-- begin TEXT BLOCK --
# Suck and Blow Shooters?



## senorita (Sep 22, 2008)

Hello, has anyone ever used these suck and blow shooters before? They look really fun and something that most people probably would never have seen before so the novelty of them seems to be a good idea, I'm thinking of buying the vials separately and making the jello shots myself, maybe with some kind of game or questions that can be asked and if you get the question right you get to do a shot, any ideas/suggestions? And I've never actually made jello shots before, so I'm not too sure about how much alcohol to use in each tube, and also which jello flavours taste best with the alcohol? I think I'm going to use Vodka.

Any comments would be appreciated!!


----------



## shrmndlit (Aug 25, 2008)

Have not seen those before but do the shots every year we color code them as to how much vodka they have in them. Hint get the cheapest vodka you can find you do not taste it at all. We make the red ones with everclear and make sure everyone knows what is in it and what each color means.


----------



## hippieonastick (Oct 22, 2007)

search the party ideas, experiences, and recipes forum for "drink recipes". you'll find TONS of helpful info including where to buy the tubes, recipes for different jello shots. i did it yesterday and found all kinds of stuff.


----------



## Shemhamforash (Oct 16, 2008)

If you are talking about the suck and blow shooters you get from the liquor store that you can get in various flavors in packs of 4 or single, then I've tried them. The aren't great, but not to bad either. You'd be better off making your own jello shots. The suck and blows are more of a novelty item where it takes two people to do it. The "liquor" in the suck and blows is an orange wine (well at least that was in mine) and was 13%.


----------



## hippieonastick (Oct 22, 2007)

Bar Supplies.com : Shotgun Jello Shooters


----------



## drea11 (Jun 4, 2006)

Says you can get the empty tubes at Spencers! Woo hoo...off to Spencers! LOL


----------



## senorita (Sep 22, 2008)

Thanks for all the info everyone! I think I'll get the empty tubes from Spencers and make the jello shots myself, and I like the idea of doing different colours for different types of alcohol!!


----------



## Halloween Princess (Sep 23, 2008)

I am doing jello shots this year. Orange ones with rum and black cherry with vodka. I am going to arrange them on a round platter to look like a jackolantern with the dark ones for the eyes nose and mouth and orange filling in the rest of the space.


----------



## FearIsNeverBoring (Aug 22, 2008)
-- end TEXT BLOCK --
-- begin RECORDS --
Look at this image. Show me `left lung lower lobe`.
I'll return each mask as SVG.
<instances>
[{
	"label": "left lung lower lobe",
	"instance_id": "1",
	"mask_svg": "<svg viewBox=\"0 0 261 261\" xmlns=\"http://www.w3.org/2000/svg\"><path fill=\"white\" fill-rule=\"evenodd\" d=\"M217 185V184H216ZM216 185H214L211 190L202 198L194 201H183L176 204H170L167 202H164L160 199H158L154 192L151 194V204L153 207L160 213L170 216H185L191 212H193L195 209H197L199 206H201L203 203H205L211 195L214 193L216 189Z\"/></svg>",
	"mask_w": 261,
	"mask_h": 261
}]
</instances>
-- end RECORDS --
■ YOUR INSTRUCTIONS
Go on with the forum thread about jello shots from the point where it stops. None of these lines is needed.

■ RESULT OF THE TASK
I ordered 30 empty tubes from the Suck and Blow website. It came with recipes included. We are going to incorporate them into a game. I am going to set a tub in the middle of a card table, fill the tub with ice, and put the jello filled tubes in the ice. At some point I am going to ask for 5 or 6 couples to volunteer for the "Suck and Blow Game". I will assign each couple a number 1-6 or 1-5 with 6 being "wild". Each couple will have to roll the die on the card table. If they roll their assigned number they get to grab a suck and blow and "suck and blow". They'll have to do 3 to 6 tubes depending on the amount of alcohol I put into them and their willingness to do several. Whoever finishes the assigned number of tubes first, wins a prize. This will probably require some protection for the floor as I don't expect it all to make it fully into their mouths.


----------



## ZACTAK (Sep 17, 2008)

I had never heard of them until I saw this thread. I decided to go out and buy some. I am having friends coming in from all over the state to celebrate and so some don't know each other. I figured this would be a good way for everyone to get to know each other, so this will be my ice breaker. I found mine at Spencer's Gifts in the mall.


----------



## Stout (Oct 28, 2010)

I know I'm digging up an old thread but what is Spencer's? I assume some type of store, but I'm from Canada and haven't heard of it.

I've bought the shotgun shooters before however, if I order them now I won't get them before Halloween. So, _I'm thinking of making some tubes of my own._ What type of store do you guys think I could find a clear tube I could cut and then put a cap on?

Any help would be much appreciated!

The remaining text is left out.